PIAUÍ TERRA QUERIDA! 250 anos do Piauí
Este ano de 2008 marca a criação efetiva da capitania do Piauí: 250 anos. Uma “data redonda”, como se costuma dizer, aguçando as curiosidades. Esse fato relevante é a elevação do único município então existente, o da “Moucha”, em 1758, à categoria de capitania, dando-se a ela um governador. Enquanto vila-município, suas autoridades eram os dois juízes ordinários, dois vereadores e o procurador de sua Câmara Municipal, ou Senado da Câmara.
O primeiro governador, João Pereira Caldas, tomaria posse logo no ano seguinte, para um período de três anos. Acabou ficando por quase dez. A criação da capitania e a posse do governador impactaram de maneira significativa a vida piauiense –o sertão do gado derramando-se pelo vale parnaibano inteiro em fazendas algo distantes entre si, de repente viu-se instigado ao chamamento para a vida civil razoavelmente autônoma.
O erguimento do Piauí em capitania tem um sentido especial na política do ‘despotismo esclarecido’ do rei José I, de Portugal, e de seu primeiro-ministro, Sebastião José de Carvalho e Melo, conde de Oeiras, depois marquês de Pombal.Tinham eles uma visão estratégica consentânea com o tempo, isto é, a fixação dos sentidos de uma nova racionalidade, exemplificada, no caso, pelo ordenamento político-territorial das vastidões sertanejas, de dentro, da América portuguesa, quando eram claros os sinais da crise da expansão mercantilista que movimentou os séculos anteriores, desde as viagens de Vasco da Gama e Cabral.
A implantação da capitania, com efeito, é um evento que induz sentido de modernidade.
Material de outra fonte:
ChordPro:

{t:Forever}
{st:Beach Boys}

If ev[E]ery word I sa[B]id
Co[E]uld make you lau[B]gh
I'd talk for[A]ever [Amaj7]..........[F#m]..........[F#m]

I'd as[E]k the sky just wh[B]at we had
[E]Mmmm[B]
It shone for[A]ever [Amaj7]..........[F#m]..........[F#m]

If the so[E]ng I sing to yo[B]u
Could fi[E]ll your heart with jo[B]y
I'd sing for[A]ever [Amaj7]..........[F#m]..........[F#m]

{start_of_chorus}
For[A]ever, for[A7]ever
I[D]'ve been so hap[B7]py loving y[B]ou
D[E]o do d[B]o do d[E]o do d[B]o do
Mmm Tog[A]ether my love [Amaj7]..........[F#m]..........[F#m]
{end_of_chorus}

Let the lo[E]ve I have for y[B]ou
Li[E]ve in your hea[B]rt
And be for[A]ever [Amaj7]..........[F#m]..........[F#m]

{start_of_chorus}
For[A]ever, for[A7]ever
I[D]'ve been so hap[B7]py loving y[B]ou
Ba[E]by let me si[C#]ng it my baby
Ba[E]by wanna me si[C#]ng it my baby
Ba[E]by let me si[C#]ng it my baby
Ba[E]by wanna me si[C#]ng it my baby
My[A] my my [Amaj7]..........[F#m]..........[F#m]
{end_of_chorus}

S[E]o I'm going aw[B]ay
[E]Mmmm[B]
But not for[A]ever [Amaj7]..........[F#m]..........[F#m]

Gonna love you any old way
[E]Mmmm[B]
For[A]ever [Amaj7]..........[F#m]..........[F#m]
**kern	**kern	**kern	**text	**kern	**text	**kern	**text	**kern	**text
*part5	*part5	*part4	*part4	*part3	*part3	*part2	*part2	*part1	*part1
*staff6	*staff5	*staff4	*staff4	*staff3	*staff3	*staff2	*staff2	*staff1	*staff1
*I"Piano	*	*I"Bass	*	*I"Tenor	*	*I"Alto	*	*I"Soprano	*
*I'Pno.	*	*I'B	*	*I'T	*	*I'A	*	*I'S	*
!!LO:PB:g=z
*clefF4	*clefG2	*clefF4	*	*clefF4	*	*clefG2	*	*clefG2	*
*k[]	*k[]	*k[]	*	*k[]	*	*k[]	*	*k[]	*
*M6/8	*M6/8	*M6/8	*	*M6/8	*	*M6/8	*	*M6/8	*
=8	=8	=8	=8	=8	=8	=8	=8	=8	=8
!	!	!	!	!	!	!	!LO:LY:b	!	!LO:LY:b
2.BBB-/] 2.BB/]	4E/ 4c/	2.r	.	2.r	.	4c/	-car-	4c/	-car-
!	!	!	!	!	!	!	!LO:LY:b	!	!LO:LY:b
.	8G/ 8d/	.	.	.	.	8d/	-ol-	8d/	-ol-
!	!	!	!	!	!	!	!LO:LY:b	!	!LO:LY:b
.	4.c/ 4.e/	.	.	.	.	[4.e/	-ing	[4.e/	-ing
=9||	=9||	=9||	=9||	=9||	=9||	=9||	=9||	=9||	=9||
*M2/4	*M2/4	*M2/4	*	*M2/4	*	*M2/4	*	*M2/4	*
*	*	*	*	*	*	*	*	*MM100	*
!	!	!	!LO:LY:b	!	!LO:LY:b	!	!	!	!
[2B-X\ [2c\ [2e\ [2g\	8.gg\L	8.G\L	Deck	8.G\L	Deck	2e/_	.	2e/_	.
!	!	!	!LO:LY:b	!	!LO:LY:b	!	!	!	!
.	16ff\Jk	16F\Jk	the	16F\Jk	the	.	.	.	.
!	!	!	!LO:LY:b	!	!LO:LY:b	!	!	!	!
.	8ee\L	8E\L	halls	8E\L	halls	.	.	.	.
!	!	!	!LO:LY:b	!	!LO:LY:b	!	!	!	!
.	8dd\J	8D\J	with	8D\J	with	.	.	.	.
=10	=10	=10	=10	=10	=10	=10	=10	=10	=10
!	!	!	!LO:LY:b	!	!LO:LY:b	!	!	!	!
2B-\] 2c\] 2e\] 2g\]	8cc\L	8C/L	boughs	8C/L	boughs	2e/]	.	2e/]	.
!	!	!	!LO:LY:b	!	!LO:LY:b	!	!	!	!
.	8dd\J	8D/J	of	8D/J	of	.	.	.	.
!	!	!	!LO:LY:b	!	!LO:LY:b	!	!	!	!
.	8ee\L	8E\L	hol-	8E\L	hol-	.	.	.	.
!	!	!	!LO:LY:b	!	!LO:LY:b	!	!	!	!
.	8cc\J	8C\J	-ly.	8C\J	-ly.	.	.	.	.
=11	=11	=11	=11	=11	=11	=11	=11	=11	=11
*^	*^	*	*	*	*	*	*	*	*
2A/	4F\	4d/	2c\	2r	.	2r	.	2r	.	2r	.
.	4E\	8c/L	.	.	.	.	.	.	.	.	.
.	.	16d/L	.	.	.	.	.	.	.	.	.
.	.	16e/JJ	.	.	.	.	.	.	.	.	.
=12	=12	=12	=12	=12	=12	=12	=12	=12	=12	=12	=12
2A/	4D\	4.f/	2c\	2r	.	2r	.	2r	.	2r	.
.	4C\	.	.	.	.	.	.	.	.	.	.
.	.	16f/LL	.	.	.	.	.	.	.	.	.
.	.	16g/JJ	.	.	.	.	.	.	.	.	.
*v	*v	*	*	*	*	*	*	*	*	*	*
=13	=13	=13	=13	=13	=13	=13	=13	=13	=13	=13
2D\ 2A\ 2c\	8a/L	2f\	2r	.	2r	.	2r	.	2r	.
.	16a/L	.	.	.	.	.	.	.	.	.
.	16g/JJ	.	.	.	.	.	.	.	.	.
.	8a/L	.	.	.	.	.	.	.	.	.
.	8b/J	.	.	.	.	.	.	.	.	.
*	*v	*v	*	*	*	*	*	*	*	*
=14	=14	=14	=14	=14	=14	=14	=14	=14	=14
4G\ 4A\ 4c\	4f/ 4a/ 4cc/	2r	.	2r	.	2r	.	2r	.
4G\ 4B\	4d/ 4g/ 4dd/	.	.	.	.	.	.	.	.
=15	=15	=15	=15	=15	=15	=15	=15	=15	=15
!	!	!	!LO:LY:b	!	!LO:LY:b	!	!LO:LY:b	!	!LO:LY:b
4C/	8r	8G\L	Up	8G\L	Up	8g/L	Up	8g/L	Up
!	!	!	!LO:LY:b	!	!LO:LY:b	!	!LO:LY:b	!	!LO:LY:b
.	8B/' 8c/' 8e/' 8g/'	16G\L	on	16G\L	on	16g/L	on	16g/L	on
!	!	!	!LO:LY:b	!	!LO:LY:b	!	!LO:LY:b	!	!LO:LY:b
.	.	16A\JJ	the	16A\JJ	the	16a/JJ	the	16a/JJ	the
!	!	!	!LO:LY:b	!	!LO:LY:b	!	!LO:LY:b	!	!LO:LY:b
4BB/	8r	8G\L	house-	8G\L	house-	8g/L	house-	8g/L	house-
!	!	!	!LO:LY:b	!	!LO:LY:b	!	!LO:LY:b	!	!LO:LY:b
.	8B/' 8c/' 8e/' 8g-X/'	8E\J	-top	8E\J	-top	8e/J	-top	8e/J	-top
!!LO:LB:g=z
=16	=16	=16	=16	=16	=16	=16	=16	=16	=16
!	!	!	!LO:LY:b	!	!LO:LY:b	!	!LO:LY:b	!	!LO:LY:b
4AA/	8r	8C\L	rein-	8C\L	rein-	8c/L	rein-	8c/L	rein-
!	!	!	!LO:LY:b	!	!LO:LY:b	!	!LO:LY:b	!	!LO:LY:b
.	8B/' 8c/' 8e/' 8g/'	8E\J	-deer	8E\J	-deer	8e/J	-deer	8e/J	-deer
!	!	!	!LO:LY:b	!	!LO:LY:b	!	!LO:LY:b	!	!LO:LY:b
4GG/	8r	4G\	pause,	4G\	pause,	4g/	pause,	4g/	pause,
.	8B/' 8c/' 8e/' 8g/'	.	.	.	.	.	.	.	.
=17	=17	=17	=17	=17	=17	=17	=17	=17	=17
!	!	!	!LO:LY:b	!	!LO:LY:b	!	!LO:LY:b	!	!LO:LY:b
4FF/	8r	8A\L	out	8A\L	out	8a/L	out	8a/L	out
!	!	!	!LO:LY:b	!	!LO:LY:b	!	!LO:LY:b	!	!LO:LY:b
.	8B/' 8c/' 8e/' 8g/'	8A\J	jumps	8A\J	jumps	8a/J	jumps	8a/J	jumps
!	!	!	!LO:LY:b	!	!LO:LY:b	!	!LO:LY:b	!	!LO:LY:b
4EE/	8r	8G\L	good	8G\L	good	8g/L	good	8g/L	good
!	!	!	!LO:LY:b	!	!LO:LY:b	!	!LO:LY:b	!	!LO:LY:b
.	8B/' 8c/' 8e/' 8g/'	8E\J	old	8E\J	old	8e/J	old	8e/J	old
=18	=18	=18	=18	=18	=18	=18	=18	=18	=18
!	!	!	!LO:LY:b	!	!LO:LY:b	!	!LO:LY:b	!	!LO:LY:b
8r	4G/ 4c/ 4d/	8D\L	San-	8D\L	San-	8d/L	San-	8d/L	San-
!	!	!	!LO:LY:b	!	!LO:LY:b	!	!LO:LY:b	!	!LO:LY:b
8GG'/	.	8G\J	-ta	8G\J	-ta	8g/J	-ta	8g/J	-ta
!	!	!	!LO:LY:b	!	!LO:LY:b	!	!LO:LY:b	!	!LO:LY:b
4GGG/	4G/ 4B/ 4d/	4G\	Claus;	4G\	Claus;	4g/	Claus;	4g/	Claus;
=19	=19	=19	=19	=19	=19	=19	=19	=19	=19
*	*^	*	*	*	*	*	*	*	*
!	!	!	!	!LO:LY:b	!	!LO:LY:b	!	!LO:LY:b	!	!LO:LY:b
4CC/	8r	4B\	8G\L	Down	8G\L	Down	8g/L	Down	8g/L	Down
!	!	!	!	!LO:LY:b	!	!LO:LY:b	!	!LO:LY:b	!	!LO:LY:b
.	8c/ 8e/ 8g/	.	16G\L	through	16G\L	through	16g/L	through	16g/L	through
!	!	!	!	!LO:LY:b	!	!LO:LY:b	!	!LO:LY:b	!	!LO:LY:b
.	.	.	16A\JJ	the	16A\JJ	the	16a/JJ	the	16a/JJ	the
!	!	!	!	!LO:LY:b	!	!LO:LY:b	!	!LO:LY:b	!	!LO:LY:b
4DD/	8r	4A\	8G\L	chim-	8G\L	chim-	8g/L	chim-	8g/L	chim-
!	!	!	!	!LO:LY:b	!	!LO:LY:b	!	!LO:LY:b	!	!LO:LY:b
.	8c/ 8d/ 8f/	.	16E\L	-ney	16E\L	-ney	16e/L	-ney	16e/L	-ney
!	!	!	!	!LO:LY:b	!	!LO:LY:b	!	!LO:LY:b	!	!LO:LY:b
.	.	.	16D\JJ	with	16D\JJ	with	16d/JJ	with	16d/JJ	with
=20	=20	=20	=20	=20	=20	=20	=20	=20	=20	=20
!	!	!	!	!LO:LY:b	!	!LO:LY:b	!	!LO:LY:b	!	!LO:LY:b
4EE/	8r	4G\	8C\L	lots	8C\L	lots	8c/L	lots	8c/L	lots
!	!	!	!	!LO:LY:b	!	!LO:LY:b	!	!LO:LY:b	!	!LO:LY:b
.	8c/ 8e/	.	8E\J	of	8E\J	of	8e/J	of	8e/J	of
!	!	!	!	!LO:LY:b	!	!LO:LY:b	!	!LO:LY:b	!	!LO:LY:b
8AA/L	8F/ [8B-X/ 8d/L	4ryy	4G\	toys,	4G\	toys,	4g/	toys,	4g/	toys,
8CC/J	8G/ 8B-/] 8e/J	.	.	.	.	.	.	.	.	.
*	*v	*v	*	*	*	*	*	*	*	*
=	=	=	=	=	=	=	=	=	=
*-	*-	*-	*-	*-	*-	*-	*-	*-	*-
Assim, o primeiro governador tem várias missões: 1. estabelecer as bases do Estado nascente –como lembra Odilon Nunes, a Secretaria de Governo, a regulamentação da Provedoria ou Fazenda, a Força Armada...; 2. o rei manda criar 8 e ele cria 6 novos municípios; 3. enquadrar as populações nativas ainda em estado de resistência ativa em grande parte da nova jurisdição; 4. entrar na posse e administrar os bens confiscados dos padres jesuítas –dizem que o objetivo principal era esse, pois suas fazendas respondiam pela maior parte das rendas auferíveis. Também fez da vila da Moucha uma cidade-capital, rebatizando-a como Oeiras do Piauí , a décima povoação com esse título em toda a América portuguesa. Aqui ainda não era o que se chama hoje de Brasil.
Há que se perguntar se o Piauí começou aí. Não. A criação da capitania é um marco da vida civil, política e administrativa. Há uma anterioridade digna de todas as lembranças: neste território banhado pelo rio Parnaíba e sua capilaridade hidrográfica, existe a humanidade mais antiga das Américas. Em vez de 250 anos há que se falar em 500 séculos. No Piauí, lavrar a terra, ferindo-lhe com a enxada, arados ou plantadeiras, é escarafunchar civilizações (em sentido amplo); é descobrir ajuntamentos humanos milenares. Isto em qualquer lugar do seu território, das praias da Amarração, pelas Sete cidades, Valença, Capivara e as Confusões.
(FONSECA NETO, advogado, historiador e Professor da UFPI).